Spazierengehend, durch das Haller Bruch oder entlang des Adolfo-Sees konnte man Dr. Adolf von Spies begegnen (das Ratheimer Urgestein Heinrich Knorr hatte den See einst aus einer Feierlaune heraus auf seinen Namen „getauft“), in den letzten Jahren an der Seite seiner Frau Katharina, die ihm – in zweiter Ehe – eine treue und liebevolle Partnerin bis zu seinem Lebensende war.

Vor kurzem sah ich ein Foto, das Dr. Adolf von Spies zeigt, wie er bei seinem letzten Geburtstag mit dem Rollator seinen Enkel Ludwig durch die Wohnung spazieren fährt. Es strengte ihn wohl sehr an. Aber er tat es sichtlich mit großer Freude. So ähnlich hatte er ja auch in Lourdes über viele Jahre Kranke unterschiedlicher Herkunft transportiert, die gemäß der Ordensregeln der Malteser als „die Herren Kranken“ bezeichnet werden, da Christus in ihnen gegenwärtig ist. Gottesdienst als Dienst am kranken und in Not geratenen Menschen, eine Seite seines Lebens, die mir lange verborgen blieb.

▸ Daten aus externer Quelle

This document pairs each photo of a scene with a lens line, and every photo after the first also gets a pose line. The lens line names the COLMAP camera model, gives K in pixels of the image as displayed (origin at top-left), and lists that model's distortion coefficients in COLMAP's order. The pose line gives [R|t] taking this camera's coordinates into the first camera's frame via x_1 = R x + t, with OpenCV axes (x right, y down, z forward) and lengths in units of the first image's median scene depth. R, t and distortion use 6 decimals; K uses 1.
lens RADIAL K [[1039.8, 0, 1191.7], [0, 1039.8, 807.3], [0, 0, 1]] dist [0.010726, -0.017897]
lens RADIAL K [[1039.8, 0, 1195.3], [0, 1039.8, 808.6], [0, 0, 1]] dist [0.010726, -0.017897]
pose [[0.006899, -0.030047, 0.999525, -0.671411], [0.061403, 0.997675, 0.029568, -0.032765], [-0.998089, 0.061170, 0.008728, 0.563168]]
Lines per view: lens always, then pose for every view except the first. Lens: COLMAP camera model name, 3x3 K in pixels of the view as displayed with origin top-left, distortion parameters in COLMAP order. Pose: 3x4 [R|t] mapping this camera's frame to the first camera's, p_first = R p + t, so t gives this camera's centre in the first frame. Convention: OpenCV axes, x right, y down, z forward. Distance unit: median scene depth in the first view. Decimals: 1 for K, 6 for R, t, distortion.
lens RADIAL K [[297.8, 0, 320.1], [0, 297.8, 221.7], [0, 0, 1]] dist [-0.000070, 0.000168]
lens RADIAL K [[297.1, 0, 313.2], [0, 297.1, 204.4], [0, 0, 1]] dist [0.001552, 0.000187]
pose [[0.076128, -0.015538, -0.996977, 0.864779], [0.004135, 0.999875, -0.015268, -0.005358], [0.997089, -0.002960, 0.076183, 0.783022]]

„Jetzt bin ich schon älter als achtzig Jahre“, sagte er mir bei einer letzten Begegnung. „Der liebe Gott hat mir ein erfülltes Leben geschenkt. Jedes Jahr darüber hinaus ist ein besonderes Geschenk“. Dieses ihm geschenkte Leben hat er in kindlichem Vertrauen in die Hände des Schöpfers gelegt.

Ein Gebet des Hl. Nikolaus von der Flüe, das auf seinem Totenzettel steht, könnte seinen Lebensweg geprägt haben: „Mein Herr und mein Gott, nimm alles mir, was mich hindert zu dir; gib alles mir, was mich führet zu dir; nimm mich mir und gib mich ganz zu eigen dir.“

Wir denken gerne an ihn zurück und sagen Danke.